Усиливала свои позиции на полуострове и немецкая авиация. Особенно досаждали республиканцам бомбардировщики.
И вот два Ивана, Федоров и Косенков, решили разведать аэродром, откуда совершали массовые налеты обнаглевшие фрицы. Оба считались в группе самыми зоркими. Разведка есть разведка. В ней не положено вступать в бой по собственной инициативе во вред основному заданию. Решение пришло в голову им стихийно, и они вылетели без квалифицированного инструктажа.
Засекли одиночного «хейнкеля» и – к нему. Он тоже их заметил и повернул назад. К себе, значит. Казалось, чего еще надо? Следи за ним как можно скрытнее, и дело в шлеме. Так нет же. Косенков… Что ему взбрело в голову? Взял и напал. Скорее всего, руки зачесались, глядя на удирающего фашиста. Тот ощетинился своими пулеметами, и самопальный разведчик загорелся. Сгоряча и Федоров чуть не ринулся померяться силами, видать, с матерым волком небесной чащобы. Но сдержался. Решил прикинуться овечкой.

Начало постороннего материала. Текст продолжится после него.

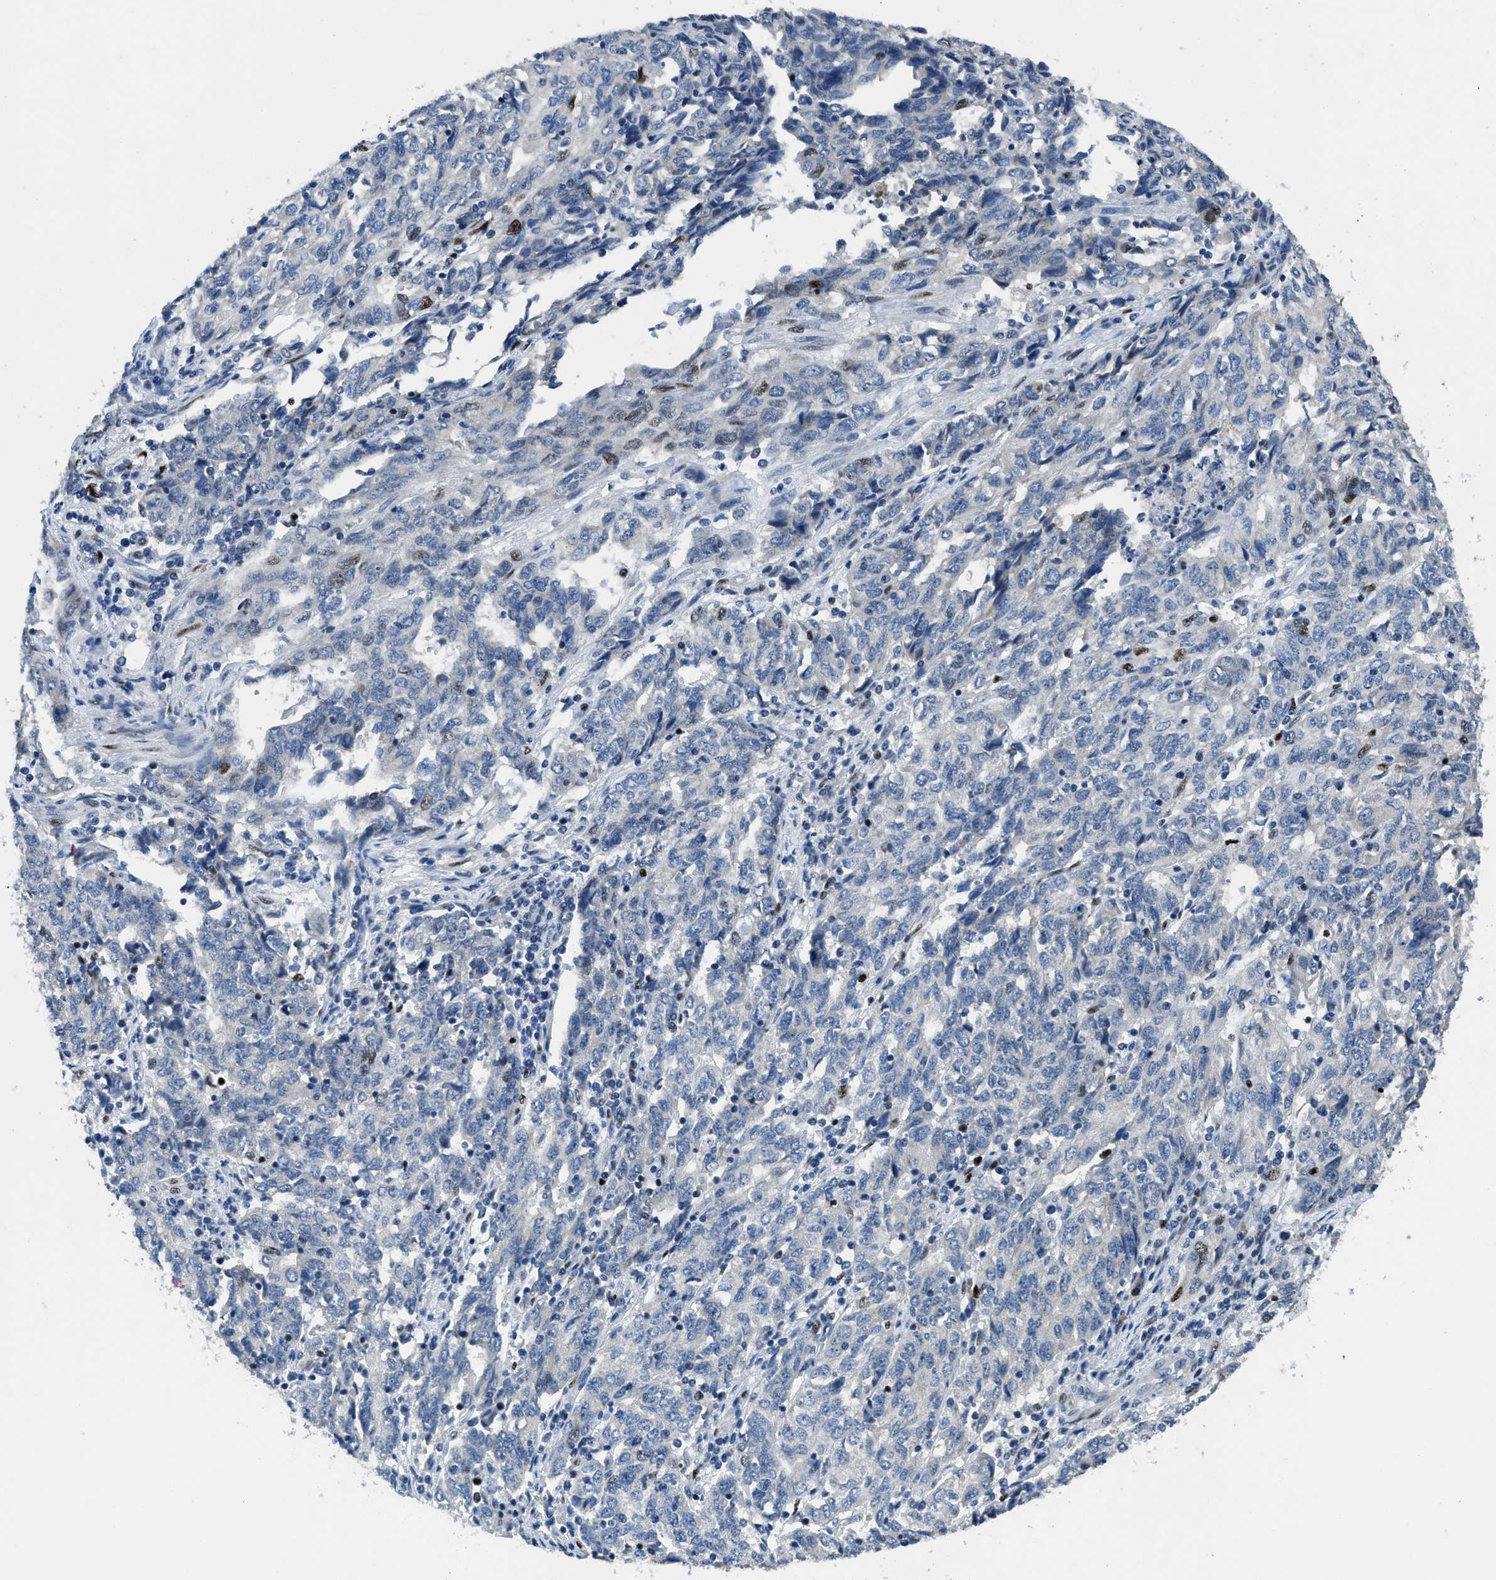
{"staining": {"intensity": "negative", "quantity": "none", "location": "none"}, "tissue": "endometrial cancer", "cell_type": "Tumor cells", "image_type": "cancer", "snomed": [{"axis": "morphology", "description": "Adenocarcinoma, NOS"}, {"axis": "topography", "description": "Endometrium"}], "caption": "Endometrial cancer (adenocarcinoma) stained for a protein using IHC displays no staining tumor cells.", "gene": "EGR1", "patient": {"sex": "female", "age": 80}}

Пристроился параллельным курсом на безопасном расстоянии сбоку. Покачал крыльями, мол, ничего страшного: нападать не собираюсь. Поговорить надо. Да немцы и сами прекрасно знали, что пулеметы истребителей могут стрелять только вперед по ходу движения. Придвинулся еще ближе.

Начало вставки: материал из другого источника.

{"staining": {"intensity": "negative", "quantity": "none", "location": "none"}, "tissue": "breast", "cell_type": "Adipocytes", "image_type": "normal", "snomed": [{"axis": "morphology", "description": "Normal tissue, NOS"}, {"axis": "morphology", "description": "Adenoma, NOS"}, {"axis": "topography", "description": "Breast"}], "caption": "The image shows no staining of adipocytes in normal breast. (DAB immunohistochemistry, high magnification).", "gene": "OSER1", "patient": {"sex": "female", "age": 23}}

Немцы смотрят на Федорова, Федоров – на них. Показывает рукой на сердце, дескать, люблю, сдаюсь, «будь другом». Хочу за тобой. Покачал крыльями. По всей видимости, немцы клюнули на эту удочку. Случаи предательских перелетов испанских пилотов наблюдались с той и другой стороны. Так и подлетели к аэродрому в ущелье между гор.
Бомбардир отвернул в сторону для захода на посадку, а коварный истребитель – вниз и на бреющем полете выпустил длинную очередь из пулемета по выстроенным, как на парад, бомбовозам. Несколько машин загорелось.
На аэродроме все в шоке. А навстречу «ведущий» идет на посадку, газ убрал, шасси выпустил. Как миновать такую легкую добычу? Не утерпел стреляный воробей, врезал своему проводнику от всей души, еще и «спасибо» прошептал.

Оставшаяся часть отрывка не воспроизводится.